The London-based instrumentalist was helped by physiotherapy and Pilates


When did you first have trouble with your shoulder?About twelve years ago. I was lying on my back with my baby on my chest and reached over my right shoulder for a cup of tea, when I felt something ‘pop’ in my shoulder and was suddenly in a lot of pain. I could still play, but I started to worry that this was the beginning of the end of my career, and that all I could hope for would be a slow, gentle decline.

What did you do?

A very good friend who is a consultant did some research to find the best orthopaedic surgeon for my particular problem. I paid for a private consultation to speed things up. The surgeon told me I’d ruptured the subacromial bursa, a fluid-filled cavity in the shoulder that forms a cushion between tendon and bone. The quick fix would be an antiinflammatory cortisone jab into the shoulder, but there was a one in ten chance that the injection might paralyse my arm for a couple of days. I decided it was a risk worth taking: this was Tuesday and I had a Mendelssohn Concerto coming up at the weekend. By that afternoon my arm was completely paralysed but it was back to normal by the Thursday and I played the concert.

Did your worries end there?

The injection certainly stopped the pain, but over the following months I realised things weren’t quite right. I had a slight tremor in my bow and couldn’t get the weight of my arm back on to the strings. It was as if I was guarding myself against a pain that wasn’t there. I went back to the surgeon, who put me in touch with Mark Bender, a physiotherapist in London.

What happened during physiotherapy?

After checking me over, Mark said my pelvis was tilted, my rib cage had shifted up and my shoulders were floating free from the rest of my body. Apparently this was probably because, five years before, I’d spent three months on crutches after breaking my right leg and had received no corrective physiotherapy afterwards. The right side of my body was also much weaker than the left – partly because of the leg fracture and perhaps also because, as a violinist, your centre of gravity tends to go through your left side.

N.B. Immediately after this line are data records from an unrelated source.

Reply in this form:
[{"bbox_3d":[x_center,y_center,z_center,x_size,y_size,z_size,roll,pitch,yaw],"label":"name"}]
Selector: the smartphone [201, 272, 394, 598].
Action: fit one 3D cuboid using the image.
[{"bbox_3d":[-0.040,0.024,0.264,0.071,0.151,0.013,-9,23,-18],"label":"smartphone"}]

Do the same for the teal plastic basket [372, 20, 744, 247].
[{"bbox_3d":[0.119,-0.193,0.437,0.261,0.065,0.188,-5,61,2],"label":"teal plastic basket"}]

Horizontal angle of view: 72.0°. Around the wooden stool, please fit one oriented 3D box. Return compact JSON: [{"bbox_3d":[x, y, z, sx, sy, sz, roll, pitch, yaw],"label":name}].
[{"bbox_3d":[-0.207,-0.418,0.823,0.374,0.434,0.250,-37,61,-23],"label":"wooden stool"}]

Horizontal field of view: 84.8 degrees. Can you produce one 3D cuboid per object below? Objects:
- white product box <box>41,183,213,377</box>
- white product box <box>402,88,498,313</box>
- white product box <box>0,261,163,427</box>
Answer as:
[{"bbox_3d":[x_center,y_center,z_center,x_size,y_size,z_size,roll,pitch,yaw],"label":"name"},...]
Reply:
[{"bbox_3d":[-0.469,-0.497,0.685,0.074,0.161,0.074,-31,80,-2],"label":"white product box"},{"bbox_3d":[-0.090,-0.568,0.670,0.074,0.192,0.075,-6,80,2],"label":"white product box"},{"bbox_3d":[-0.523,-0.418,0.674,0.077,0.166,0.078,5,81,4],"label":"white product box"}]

During the first session he tied me up in a knot and dropped his weight on me to correct the angle of my pelvis. It was amazingly effective; my hips felt incredibly free afterwards. A week later came a session I’ll never forget: he adjusted my rib cage by grabbing under the armpits and pulling down really hard. It was unbelievably painful, but made a huge difference. My shoulder settled down very quickly after the treatments and I felt reconnected to my instrument. Mark then said the next challenge was to maintain my new body shape, and he recommended I learn Pilates to build up my strength.

How did learning Pilates affect your recovery?

Pilates was where the real recovery started, because unless you relearn how to use your body correctly, you tend to go back to your old postural habits. And if you’ve had an injury, you instinctively guard yourself against the pain, which eventually ties you up in knots. It is amazing how gaining control over a set of muscles in your back improves your posture and helps your playing. One exercise called ‘chicken wings’ was particularly helpful for my shoulder: you lie on your back, pulling down at the armpits while extending the arms upwards. This helps the trapezoid muscles anchor the shoulder blade and also broadens the rib cage.

Has your playing changed as a result of your injury?

Having an injury gave me a chance to have a good look at my fiddle playing from a physical perspective. I’ve also benefited from having a stronger back and shoulders. Before doing Pilates, my right shoulder joint was far too mobile, so the momentum of a sharp down bow would force my upper arm back into the shoulder socket, reducing the power of the bow stroke. Now my shoulder resists the force of my arm, allowing me to produce a crisp attack and a free sound.

Do you still practise Pilates?

I still do my chicken wings exercise from time to time and also keep my spine flexible with curls (progressively curling down to almost touch my toes). A few years ago I asked a Pilates expert to design me a series of stretches to counteract the contraction of playing and I now do two to three minutes of stretching exercises after each playing session to rid the muscles of tension and increase the blood supply. I find this is a very effective way to avoid aches and pains the next morning.